Dear Editor,
Local history is being rewritten by a determined, crafty, and less than honest opposition. It is a calculated comprehensive assault through the auspices of the independent media, in view of the steady saturation efforts. In so doing, Stabroek News and Kaieteur News, two sometimes truly objective channels, have been converted to extensions of the PPP controlled and stage managed Mirror newspaper. Meanwhile, the saturation is pointedly clever in that inconvenient truths are trampled upon, as if they never existed.
According to the main PPP propagandists, their reign was marked by a succession of glorious revolutions tumbling upon each other. As I contemplate this abomination in 2017, I seem to recall a similar claim of another glorious revolution from 1917. History has since exposed the Russian one as one huge cruel fraud that foisted untold misery upon a trapped hapless people. History, in the fullness of time, but starting right now, will do the same to those vacuous clamours here.
Still, I must hand it to the opposition’s public men of letters (clearly scarlet ones), they are without peer in the propaganda, creativity, and manufacturing fields. It is even more astonishing that this comes from men who have little acquaintanceship with the English alphabet; one must be thankful for ghostwriters and other willing resources. But there is a method to their consistent madness: they know that fictions repeated endlessly become accepted truth in due course. Thus, those who once blocked open inquiry, now block honesty, accuracy, and reality through their producing tomes that torture truth, while titillating at the same time.
So now there are these presentations (serial misrepresentations, really) that speak rather shamelessly of a glorious era under the PPP. Rather artfully and wickedly, the transformation of Guyana into a narco-state, a money laundering state, and a virtual criminal state where the rule of law was dictated by the incorrigibly lawless, who were (and still are) part of an extensive bosom comradeship is totally ignored. This is the relentless accentuation of the positive and the false, too. One main man, who thankfully does not write, gave that evil transformation the glorious blessing of “progress and development.” This is the Guyanese leadership that knows no compunction.
The opposition writers forgot to remember and to share with the nation that during the big glorious party with those whose visas are now revoked, the US DEA was not invited; nor were the UK police reform experts and dollars welcome. Too much was at stake, so a whole country was sacrificed and surrendered, while luckless gullible supporters lost in the shuffle were viewed as merely collateral damage. Such is the price of power at any cost.

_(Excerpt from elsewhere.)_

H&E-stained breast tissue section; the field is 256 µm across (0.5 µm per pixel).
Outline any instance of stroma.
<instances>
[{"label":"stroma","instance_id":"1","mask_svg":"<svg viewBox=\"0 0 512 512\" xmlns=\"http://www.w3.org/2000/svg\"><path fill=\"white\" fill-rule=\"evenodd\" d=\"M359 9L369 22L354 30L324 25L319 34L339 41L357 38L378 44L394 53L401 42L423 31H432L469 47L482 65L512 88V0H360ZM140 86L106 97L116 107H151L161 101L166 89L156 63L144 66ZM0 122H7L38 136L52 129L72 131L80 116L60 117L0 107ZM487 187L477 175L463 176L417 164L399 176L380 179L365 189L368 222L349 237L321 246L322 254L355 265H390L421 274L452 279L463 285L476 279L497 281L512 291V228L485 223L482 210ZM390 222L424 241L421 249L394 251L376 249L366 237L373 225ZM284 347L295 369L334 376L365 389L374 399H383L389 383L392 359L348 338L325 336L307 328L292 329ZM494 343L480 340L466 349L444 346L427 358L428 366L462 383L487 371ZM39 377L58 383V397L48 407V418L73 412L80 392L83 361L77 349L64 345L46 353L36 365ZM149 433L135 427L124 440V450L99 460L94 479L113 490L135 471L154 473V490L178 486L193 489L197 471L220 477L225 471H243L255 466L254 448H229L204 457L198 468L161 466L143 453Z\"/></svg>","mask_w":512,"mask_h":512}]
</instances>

Nobody from the opposition is writing about any of this; or that the third arm of government ‒ the judiciary ‒ has scant standing in the eyes of principled practitioners or a sceptical public. Today a new record of this self-described and self-congratulating glorious time is being carved out in the public domain; meanwhile, the actual sordid records from that same glorious period have either taken premeditated flight, or ended up in ashes or a watery grave. The new storytelling and political yarns do not share any episodes of where the public treasury metamorphosed into private ATMs, and with all the withdrawal slips now irreversibly lost.
Moreover, I am surprised that in these opposition recitations, there is conspicuously missing one of the great success stories, an unparalleled one, from the golden age of the PPP ascendancy. There is no writing, no encomia, as to how the simple lowly phone card business became a multi-billion dollar enterprise. I could use a piece of that action. They should write and tell society about whose money the cash jet pilot was ferrying; the real commercial source of those cash proceeds; and how many trips were made on behalf of others. Perhaps, they know that citizens know, so why waste time?
These are just some of the tips of many icebergs, wisely avoided by the leading PPP mythologizers; men whose RPMs are on the low left side of the tachometer. It is enlightening and warming that these same men who could not recall anything about anything (including which month it is, and which planet this is) now bubble over with the detritus of concentrated mischief. It is why citizens are now reading and hearing and learning that the tawdry PPP rule was the best of times; that it epitomized Elysian Fields of prosperity, equity, and modernity.
Today the wrack and ruin of the long years of yesterday is revisited through an unceasing hegemony in, and monopoly of, perfidy. As Aeschylus wrote, “in war, truth is the first casualty.” Or as General Patton himself said, “there are only three principles in warfare: audacity, audacity, audacity.” And all of these are very much present.